With another quality scandal on its hands with diabetes drug metformin, the FDA could be looking at another global recall of a commonly used med. With COVID-19 challenging the FDA's ability to keep up with inspections––and potentially putting dangerous drugs in U.S. patients' hands––is metformin just the beginning?
The COVID-19 pandemic has exposed significant flaws in the FDA's ability to adequately inspect drugs produced by foreign manufacturers and might cause quality concerns in the U.S. supply for years to come, Valisure CEO David Light testified Tuesday during a Senate Finance Committee hearing.
With COVID-19 freezing FDA inspections of foreign plants since March, Light warned senators that the combination of a strained global supply chain and structural issues in the FDA's testing of foreign drugs could damage consumer confidence.
"Manufacturing problems that arise from the escalated production of drugs [tied to COVID-19] and a lack of FDA inspectors on the ground at foreign plants could produce a domino effect for years to come," Light said. "The lifecycle of a drug in the supply chain is many years, and it could be many more before significant and serious issues are found, let alone addressed."
Light's testimony comes just days after the FDA asked five metformin manufacturers to pull their extended-release metformin products. The agency had found high levels of N-Nitrosodimethylamine (NDMA), a likely human carcinogen, in tested lots.

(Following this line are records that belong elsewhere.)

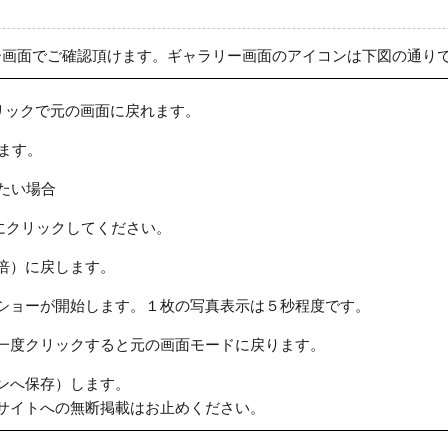
ー画面でご確認頂けます。ギャラリー画面のアイコンは下図の通り
リックで元の画面に戻れます。
ます。
たい場合
にクリックしてください。
倍）に戻します。
ショーが開始します。１枚の写真表示は５秒程度です。
一度クリックすると元の画面モードに戻ります。
ンへ保存）します。
サイトへの無断掲載はお止めください。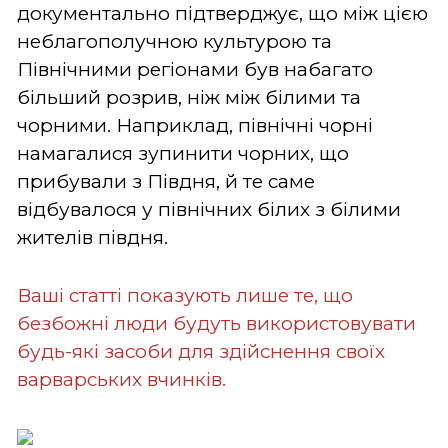
документально підтверджує, що між цією
неблагополучною культурою та
Північними регіонами був набагато
більший розрив, ніж між білими та
чорними. Наприклад, північні чорні
намагалися зупинити чорних, що
прибували з Півдня, й те саме
відбувалося у північних білих з білими
жителів півдня.
Ваші статті показують лише те, що
безбожні люди будуть використовувати
будь-які засоби для здійснення своїх
варварських вчинків.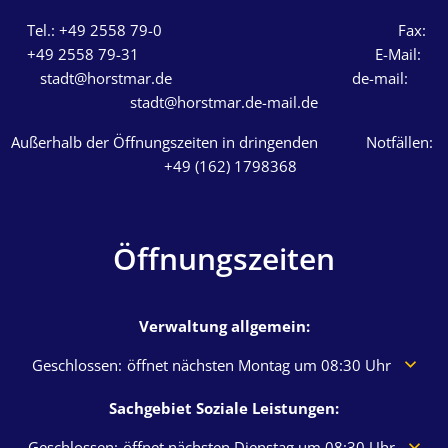
Tel.: +49 2558 79-0 Fax:
+49 2558 79-31 E-Mail:
stadt@horstmar.de de-mail:
stadt@horstmar.de-mail.de
Außerhalb der Öffnungszeiten in dringenden Notfällen:
+49 (162) 1798368
Öffnungszeiten
Verwaltung allgemein:
Klicken, um weitere Öffnungs- oder Schließzeiten auszuble
Geschlossen:
öffnet nächsten Montag um 08:30 Uhr
Sachgebiet Soziale Leistungen:
Klicken, um weitere Öffnungs- oder Schließzeiten auszublen
Geschlossen:
öffnet nächsten Dienstag um 08:30 Uhr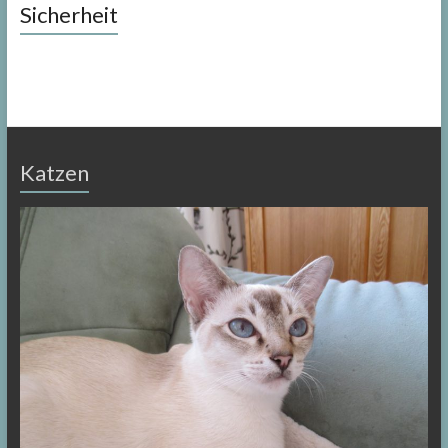
Sicherheit
Katzen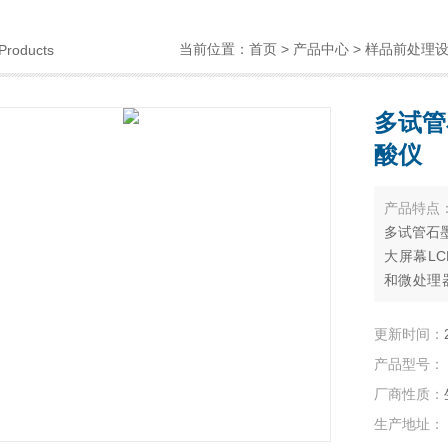
当前位置：
首页
>
产品中心
>
样品前处理
Products
多试管
酸仪
产品特点
多试管石墨
大屏幕L
和微处理
程序控制
更新时间：
产品型号：
厂商性质：
生产地址：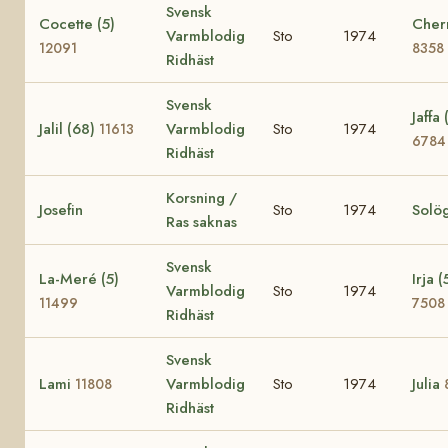
Svensk
Cocette (5)
Cherr
Varmblodig
Sto
1974
12091
8358
Ridhäst
Svensk
Jaffa 
Jalil (68)
Varmblodig
Sto
1974
11613
6784
Ridhäst
Korsning /
Josefin
Sto
1974
Solö
Ras saknas
Svensk
La-Meré (5)
Irja (
Varmblodig
Sto
1974
11499
7508
Ridhäst
Svensk
Lami
Varmblodig
Sto
1974
Julia
11808
Ridhäst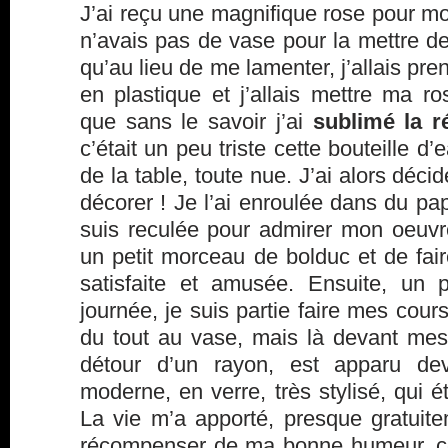
J’ai reçu une magnifique rose pour mo
n’avais pas de vase pour la mettre de
qu’au lieu de me lamenter, j’allais pre
en plastique et j’allais mettre ma r
que sans le savoir j’ai
sublimé la ré
c’était un peu triste cette bouteille d’
de la table, toute nue. J’ai alors décidé
décorer ! Je l’ai enroulée dans du pap
suis reculée pour admirer mon oeuvre
un petit morceau de bolduc et de faire
satisfaite et amusée. Ensuite, un 
journée, je suis partie faire mes cour
du tout au vase, mais là devant mes
détour d’un rayon, est apparu dev
moderne, en verre, très stylisé, qui é
La vie m’a apporté, presque gratui
récompenser de ma bonne humeur, ce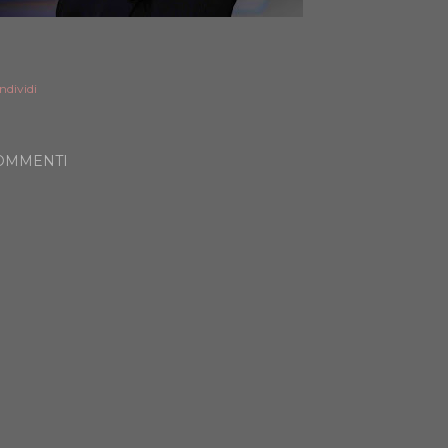
ndividi
OMMENTI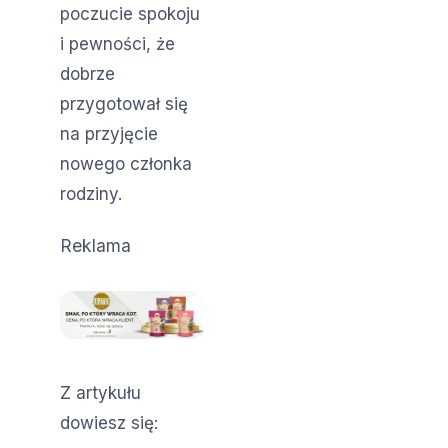
poczucie spokoju
i pewności, że
dobrze
przygotował się
na przyjęcie
nowego członka
rodziny.
Reklama
Z artykułu
dowiesz się: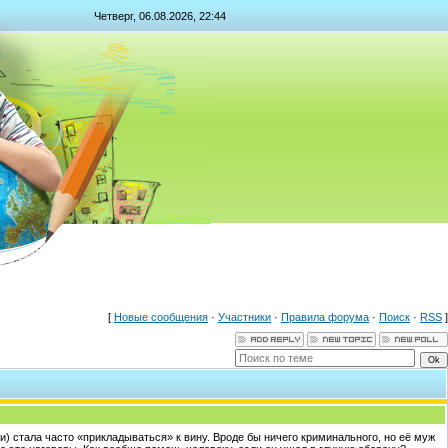
Четверг, 06.08.2026, 22:44
[
Новые сообщения
·
Участники
·
Правила форума
·
Поиск
·
RSS
]
и) стала часто «прикладываться» к вину. Вроде бы ничего криминального, но её муж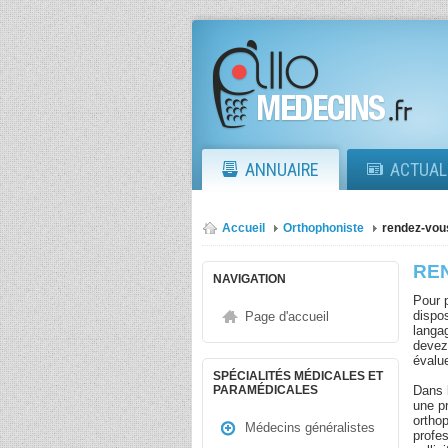
ANNUAIRE
ACTUAL
Accueil
Orthophoniste
rendez-vou
RE
NAVIGATION
Pour p
dispo
Page d'accueil
langa
devez
évalue
SPÉCIALITÉS MÉDICALES ET
Dans l
PARAMÉDICALES
une p
orthop
Médecins généralistes
profe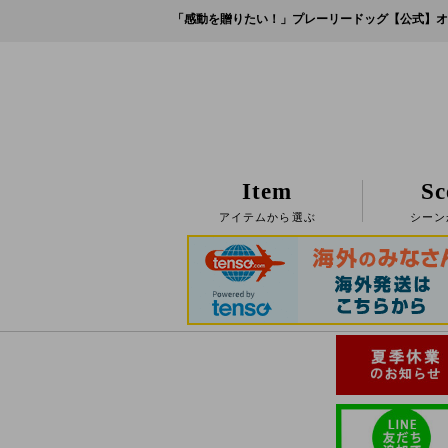
「感動を贈りたい！」プレーリードッグ【公式】オ
Item
Sc
アイテムから選ぶ
シーン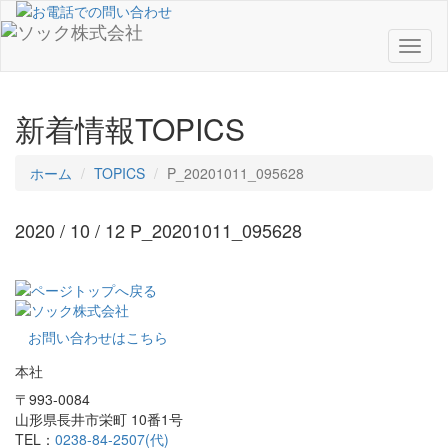
Toggl
naviga
新着情報
TOPICS
ホーム
TOPICS
P_20201011_095628
2020 / 10 / 12
P_20201011_095628
お問い合わせはこちら
本社
〒993-0084
山形県長井市栄町 10番1号
TEL：
0238-84-2507(代)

Valisure, an independent testing laboratory, helped drive those voluntary recalls after discovering contaminated lots of metformin in March, calling the FDA's prior findings into question.
The FDA said it was working with drugmakers to determine whether the recommended recalls would cause a shortage in the U.S. The move doesn't apply to metformin's immediate-release formulation, and the FDA specified that "there are additional manufacturers of the metformin ER formulation that supply a significant portion of the U.S. market, and their products are not being recalled."